What to produce: Only lines containing the string "строительных" belong in the answer; find them in the records and copy them.

Source data:
◇ ◇ ◇ ◇ ◇

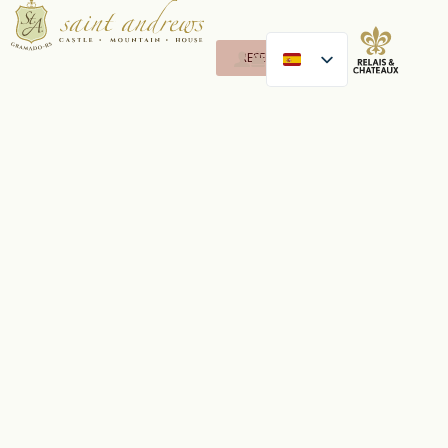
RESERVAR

◇ ◇ ◇ ◇ ◇

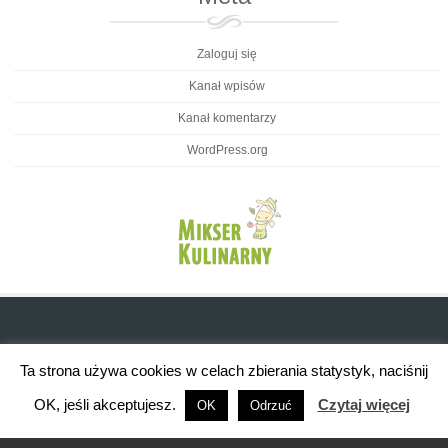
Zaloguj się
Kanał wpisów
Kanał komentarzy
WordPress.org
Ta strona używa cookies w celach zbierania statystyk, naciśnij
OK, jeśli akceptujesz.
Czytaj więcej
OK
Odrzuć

◇ ◇ ◇ ◇ ◇

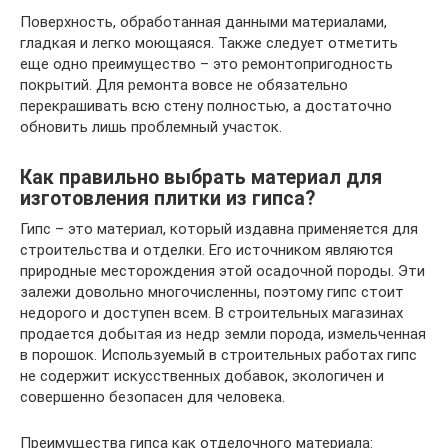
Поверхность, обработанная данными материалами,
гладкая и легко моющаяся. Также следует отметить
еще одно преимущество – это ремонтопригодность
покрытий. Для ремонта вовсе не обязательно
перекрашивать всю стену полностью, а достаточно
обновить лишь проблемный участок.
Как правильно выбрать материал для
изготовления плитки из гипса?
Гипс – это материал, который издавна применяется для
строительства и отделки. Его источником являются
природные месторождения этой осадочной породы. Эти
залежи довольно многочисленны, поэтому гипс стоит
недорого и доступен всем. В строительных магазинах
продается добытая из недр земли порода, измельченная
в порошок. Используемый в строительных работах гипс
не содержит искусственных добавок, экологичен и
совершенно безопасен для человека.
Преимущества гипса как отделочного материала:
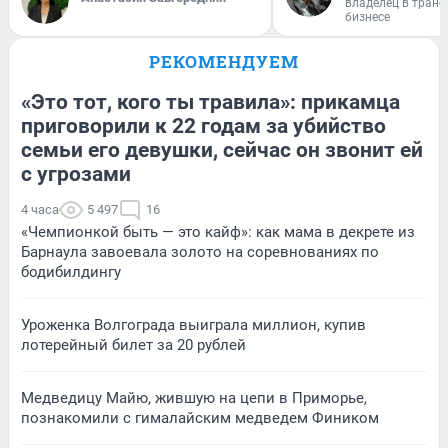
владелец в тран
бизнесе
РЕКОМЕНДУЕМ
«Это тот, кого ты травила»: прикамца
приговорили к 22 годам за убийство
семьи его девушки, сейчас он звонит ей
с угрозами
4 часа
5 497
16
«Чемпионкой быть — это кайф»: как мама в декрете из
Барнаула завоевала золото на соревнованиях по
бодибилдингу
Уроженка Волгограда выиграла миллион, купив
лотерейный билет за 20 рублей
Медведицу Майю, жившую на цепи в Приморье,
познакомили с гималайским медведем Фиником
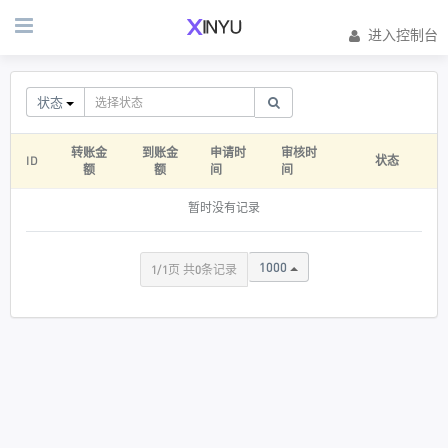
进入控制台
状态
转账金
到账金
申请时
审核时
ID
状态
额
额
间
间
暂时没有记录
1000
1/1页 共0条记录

◇ ◇ ◇ ◇ ◇

Response:
недорого и доступен всем. В строительных магазинах
в порошок. Используемый в строительных работах гипс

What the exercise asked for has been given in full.